TASK DESCRIPTION —
Using the records that follow, copy every line containing the word "dfsg".

SOURCE DATA —
§ §

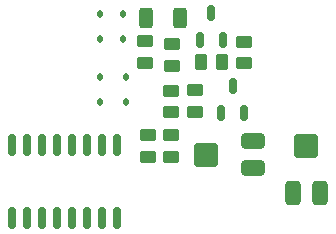
<source format=gtp>
G04 #@! TF.GenerationSoftware,KiCad,Pcbnew,7.0.11+dfsg-1build4*
G04 #@! TF.CreationDate,2025-07-05T19:07:05+02:00*
G04 #@! TF.ProjectId,25487,32353438-372e-46b6-9963-61645f706362,rev?*
G04 #@! TF.SameCoordinates,Original*
G04 #@! TF.FileFunction,Paste,Top*
G04 #@! TF.FilePolarity,Positive*
%FSLAX46Y46*%
G04 Gerber Fmt 4.6, Leading zero omitted, Abs format (unit mm)*
G04 Created by KiCad (PCBNEW 7.0.11+dfsg-1build4) date 2025-07-05 19:07:05*
%MOMM*%
%LPD*%
G01*
G04 APERTURE LIST*
G04 Aperture macros list*
%AMRoundRect*
0 Rectangle with rounded corners*
0 $1 Rounding radius*
0 $2 $3 $4 $5 $6 $7 $8 $9 X,Y pos of 4 corners*
0 Add a 4 corners polygon primitive as box body*
4,1,4,$2,$3,$4,$5,$6,$7,$8,$9,$2,$3,0*
0 Add four circle primitives for the rounded corners*
1,1,$1+$1,$2,$3*
1,1,$1+$1,$4,$5*
1,1,$1+$1,$6,$7*
1,1,$1+$1,$8,$9*
0 Add four rect primitives between the rounded corners*
20,1,$1+$1,$2,$3,$4,$5,0*
20,1,$1+$1,$4,$5,$6,$7,0*
20,1,$1+$1,$6,$7,$8,$9,0*
20,1,$1+$1,$8,$9,$2,$3,0*%
G04 Aperture macros list end*
%ADD10RoundRect,0.250000X-0.750000X0.400000X-0.750000X-0.400000X0.750000X-0.400000X0.750000X0.400000X0*%
%ADD11RoundRect,0.250000X-0.750000X0.750000X-0.750000X-0.750000X0.750000X-0.750000X0.750000X0.750000X0*%
%ADD12RoundRect,0.250000X-0.450000X0.262500X-0.450000X-0.262500X0.450000X-0.262500X0.450000X0.262500X0*%
%ADD13RoundRect,0.150000X0.150000X-0.512500X0.150000X0.512500X-0.150000X0.512500X-0.150000X-0.512500X0*%
%ADD14RoundRect,0.250000X0.450000X-0.262500X0.450000X0.262500X-0.450000X0.262500X-0.450000X-0.262500X0*%
%ADD15RoundRect,0.112500X0.112500X-0.187500X0.112500X0.187500X-0.112500X0.187500X-0.112500X-0.187500X0*%
%ADD16RoundRect,0.112500X-0.112500X0.187500X-0.112500X-0.187500X0.112500X-0.187500X0.112500X0.187500X0*%
%ADD17RoundRect,0.250000X0.400000X0.750000X-0.400000X0.750000X-0.400000X-0.750000X0.400000X-0.750000X0*%
%ADD18RoundRect,0.250000X0.750000X0.750000X-0.750000X0.750000X-0.750000X-0.750000X0.750000X-0.750000X0*%
%ADD19RoundRect,0.250000X-0.312500X-0.625000X0.312500X-0.625000X0.312500X0.625000X-0.312500X0.625000X0*%
%ADD20RoundRect,0.162500X0.162500X-0.750000X0.162500X0.750000X-0.162500X0.750000X-0.162500X-0.750000X0*%
%ADD21RoundRect,0.250000X-0.262500X-0.450000X0.262500X-0.450000X0.262500X0.450000X-0.262500X0.450000X0*%
G04 APERTURE END LIST*
D10*
X122250000Y-112100000D03*
D11*
X118250000Y-113250000D03*
D10*
X122250000Y-114400000D03*
D12*
X115300000Y-107837500D03*
X115300000Y-109662500D03*
D13*
X119550000Y-109737500D03*
X121450000Y-109737500D03*
X120500000Y-107462500D03*
D14*
X113300000Y-113412500D03*
X113300000Y-111587500D03*
D13*
X117750000Y-103537500D03*
X119650000Y-103537500D03*
X118700000Y-101262500D03*
D15*
X111500000Y-108800000D03*
X111500000Y-106700000D03*
D16*
X111200000Y-101350000D03*
X111200000Y-103450000D03*
D12*
X117300000Y-107787500D03*
X117300000Y-109612500D03*
D17*
X127900000Y-116500000D03*
D18*
X126750000Y-112500000D03*
D17*
X125600000Y-116500000D03*
D14*
X115300000Y-113412500D03*
X115300000Y-111587500D03*
D19*
X113137500Y-101700000D03*
X116062500Y-101700000D03*
D20*
X101805000Y-118587500D03*
X103075000Y-118587500D03*
X104345000Y-118587500D03*
X105615000Y-118587500D03*
X106885000Y-118587500D03*
X108155000Y-118587500D03*
X109425000Y-118587500D03*
X110695000Y-118587500D03*
X110695000Y-112412500D03*
X109425000Y-112412500D03*
X108155000Y-112412500D03*
X106885000Y-112412500D03*
X105615000Y-112412500D03*
X104345000Y-112412500D03*
X103075000Y-112412500D03*
X101805000Y-112412500D03*
D16*
X109250000Y-106700000D03*
X109250000Y-108800000D03*
D12*
X115362500Y-103887500D03*
X115362500Y-105712500D03*
D21*
X117787500Y-105400000D03*
X119612500Y-105400000D03*
D14*
X121500000Y-105512500D03*
X121500000Y-103687500D03*
D12*
X113112500Y-103637500D03*
X113112500Y-105462500D03*
D15*
X109250000Y-103450000D03*
X109250000Y-101350000D03*
M02*

</source>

§ §

YOUR SOLUTION —
G04 #@! TF.GenerationSoftware,KiCad,Pcbnew,7.0.11+dfsg-1build4*
G04 Created by KiCad (PCBNEW 7.0.11+dfsg-1build4) date 2025-07-05 19:07:05*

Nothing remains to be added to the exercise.